§ **Exercise**: Copy, from the entries below, each line in which the string "knee" appears.

*** Block opens ***

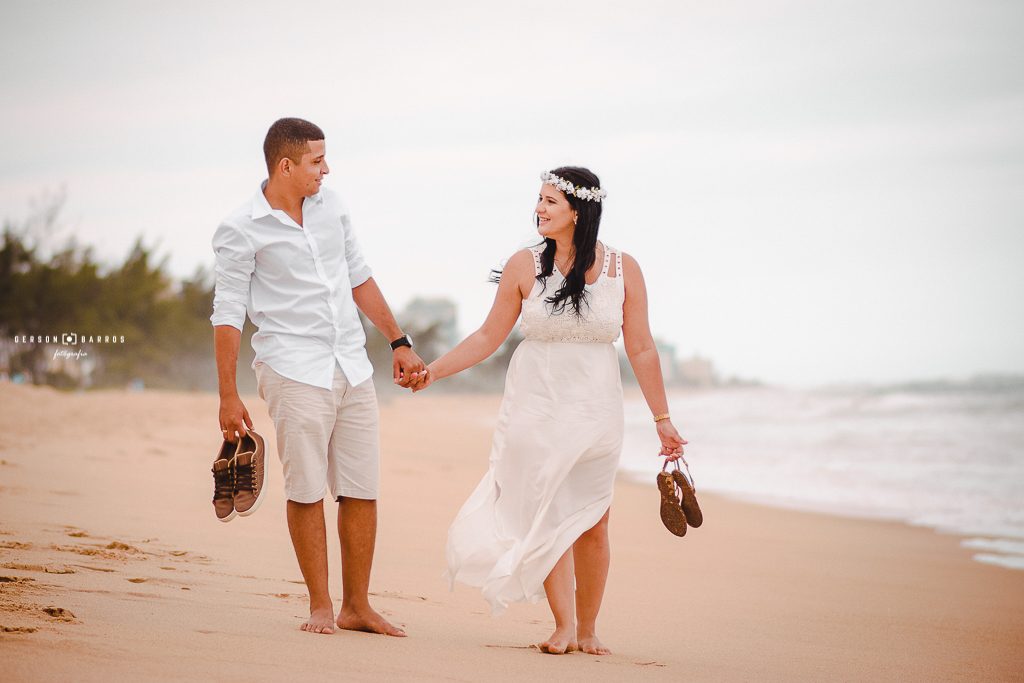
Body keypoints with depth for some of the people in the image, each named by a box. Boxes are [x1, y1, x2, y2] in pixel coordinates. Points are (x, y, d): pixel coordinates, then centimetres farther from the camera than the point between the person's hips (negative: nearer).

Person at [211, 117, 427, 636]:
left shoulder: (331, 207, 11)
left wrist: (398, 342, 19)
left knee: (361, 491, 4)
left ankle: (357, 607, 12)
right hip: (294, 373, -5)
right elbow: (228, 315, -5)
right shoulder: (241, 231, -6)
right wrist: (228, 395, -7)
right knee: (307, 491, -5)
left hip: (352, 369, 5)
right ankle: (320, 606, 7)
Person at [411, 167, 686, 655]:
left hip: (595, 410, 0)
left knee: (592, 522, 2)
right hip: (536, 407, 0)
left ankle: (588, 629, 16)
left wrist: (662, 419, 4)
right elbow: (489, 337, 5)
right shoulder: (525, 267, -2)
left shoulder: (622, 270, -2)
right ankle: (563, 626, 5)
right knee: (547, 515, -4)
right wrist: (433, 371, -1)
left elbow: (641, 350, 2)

*** Block closes ***

§ **Exercise result**:
left knee: (361, 491, 4)
right knee: (307, 491, -5)
left knee: (592, 522, 2)
right knee: (547, 515, -4)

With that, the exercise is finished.